Les spécificités de la liste. «Pour les gardiens, il y a un numéro un, et deux numéros deux. On verra ensuite comment ça fonctionnera. Greg (Coupet) est le numéro un, indiscutable, et les autres sont là pour pallier une absence. Devant, il y a quatre attaquants mais plusieurs peuvent jouer sur les côtés. Au niveau de l'organisation du jeu, je ne suis fixé sur rien, on verra en fonction des circonstances, et des adversaires. Et on décidera en temps voulu».
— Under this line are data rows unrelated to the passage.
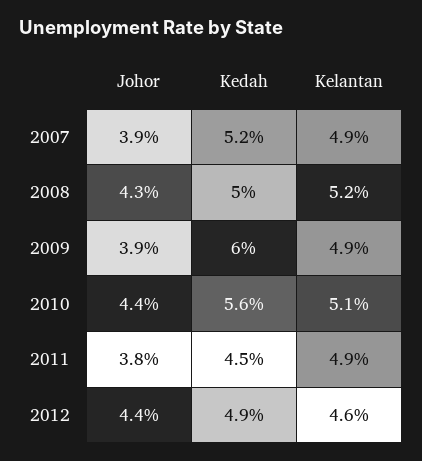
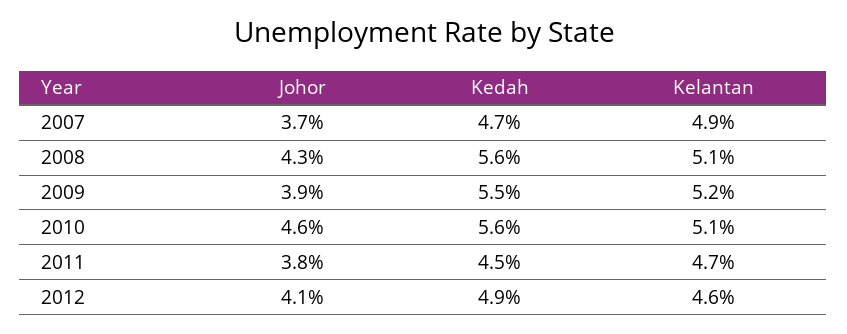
  {
    "Johor": {
-     "2007": 3.9,
+     "2007": 3.7,
      "2008": 4.3,
      "2009": 3.9,
-     "2010": 4.4,
+     "2010": 4.6,
      "2011": 3.8,
-     "2012": 4.4
+     "2012": 4.1
    },
    "Kedah": {
-     "2007": 5.2,
+     "2007": 4.7,
-     "2008": 5,
+     "2008": 5.6,
-     "2009": 6,
+     "2009": 5.5,
      "2010": 5.6,
      "2011": 4.5,
      "2012": 4.9
    },
    "Kelantan": {
      "2007": 4.9,
-     "2008": 5.2,
+     "2008": 5.1,
-     "2009": 4.9,
+     "2009": 5.2,
      "2010": 5.1,
-     "2011": 4.9,
+     "2011": 4.7,
      "2012": 4.6
    }
  }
La suite des évènements . «Voila, maintenant, pour moi, c'est fini tout ça. Demain, on passera à autre chose. La suite doit permettre d'atténuer le présent, et puis en septembre la vie de l'équipe de France recommence. Ils ont tous le droit de s'inscrire encore, il n'y a pas de barrage définitif pour eux. Il n'y a pas d'Euro, c'est tout. Maintenant, on va se retrouver à 23 sur le terrain. On va repartir, nous sommes tous des professionnels. Personne n'oubliera ces moments forts, les joueurs garderont ça en mémoire pendant tout l'Euro. Et ils auront quelque part une responsabilité par rapport aux sept qui sont partis. Ils devront se dire «Nous on a eu cette chance-là, on n'a pas le droit d'être simplement moyen, de faire un Euro tranquille. On est là pour gagner quelque chose, en pensant à ceux qui ont dû partir». Maintenant, il faut regarder l'avenir. Ce qui compte, c'est que les 23 soient performants à l'Euro».